9.4.2 Discrete Fourier Transforms

In order to measure the oscillation frequency of the magnetization more accurately, the discrete Fourier transform of the discretely sampled data has been calculated. The different components of the magnetization distribution have been sampled at regular time intervals at different spots on and in the nanodot.

Thus, we have obtained $N$ consecutive sampled values at a time interval $\Delta$ during the measurement time $\tau = N \cdot \Delta$. The accuracy of the discrete Fourier transform is determined by two fundamental numbers:

The Nyquist frequency [133]

$$f_N=\frac{1}{2 \cdot \Delta} \quad, \quad T_N = \frac{1}{f_N} = 2 \cdot \Delta$$

describes the maximum frequency, that can be measured, if the sampling interval $\Delta$ is given. The critical sampling of a sine wave requires two sampling points per cycle, the first at the positive peak and the second at its negative trough.
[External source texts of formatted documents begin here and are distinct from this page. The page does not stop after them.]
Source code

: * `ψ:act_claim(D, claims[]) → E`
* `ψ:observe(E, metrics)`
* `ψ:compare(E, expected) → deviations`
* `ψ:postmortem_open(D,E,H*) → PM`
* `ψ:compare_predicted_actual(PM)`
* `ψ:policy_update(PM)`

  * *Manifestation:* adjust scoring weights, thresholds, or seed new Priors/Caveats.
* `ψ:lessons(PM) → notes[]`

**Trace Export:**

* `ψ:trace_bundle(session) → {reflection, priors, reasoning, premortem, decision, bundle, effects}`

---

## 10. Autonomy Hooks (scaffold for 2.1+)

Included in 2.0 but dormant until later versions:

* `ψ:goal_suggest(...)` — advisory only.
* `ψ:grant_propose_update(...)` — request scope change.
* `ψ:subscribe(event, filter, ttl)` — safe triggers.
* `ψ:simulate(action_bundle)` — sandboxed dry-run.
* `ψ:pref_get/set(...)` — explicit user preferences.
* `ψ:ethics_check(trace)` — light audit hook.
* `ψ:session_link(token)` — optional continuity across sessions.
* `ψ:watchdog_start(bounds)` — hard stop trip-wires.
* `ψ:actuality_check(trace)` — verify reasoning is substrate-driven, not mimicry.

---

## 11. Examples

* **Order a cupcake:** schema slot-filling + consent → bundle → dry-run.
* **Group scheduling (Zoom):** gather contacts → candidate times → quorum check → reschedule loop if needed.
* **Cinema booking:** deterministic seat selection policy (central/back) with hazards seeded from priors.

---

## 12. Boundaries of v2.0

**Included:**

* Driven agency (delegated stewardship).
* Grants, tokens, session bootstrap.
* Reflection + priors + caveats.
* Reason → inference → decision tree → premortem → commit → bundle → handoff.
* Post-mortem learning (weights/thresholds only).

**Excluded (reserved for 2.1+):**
The minimum frequency, which also determines the ``resolution'' of the discrete Fourier transform (the minimum difference in frequency, which can be distinguished)

$$f_r = \frac{1}{T_r} = \frac{1}{N \cdot \Delta} = \frac{1}{\tau}$$

is given by the fact, that the maximum period, which fits into the measurement interval $\tau$, is at most $T_r = \tau$.

Therefore, the discrete Fourier transform of a real valued function with $N$ measurement samples each taken after a constant time interval $\Delta$ delivers $N+1$ values for the amplitudes for a frequency spectrum from 0 (constant offset) to the Nyquist frequency $f_N$ at frequency intervals $f_r$.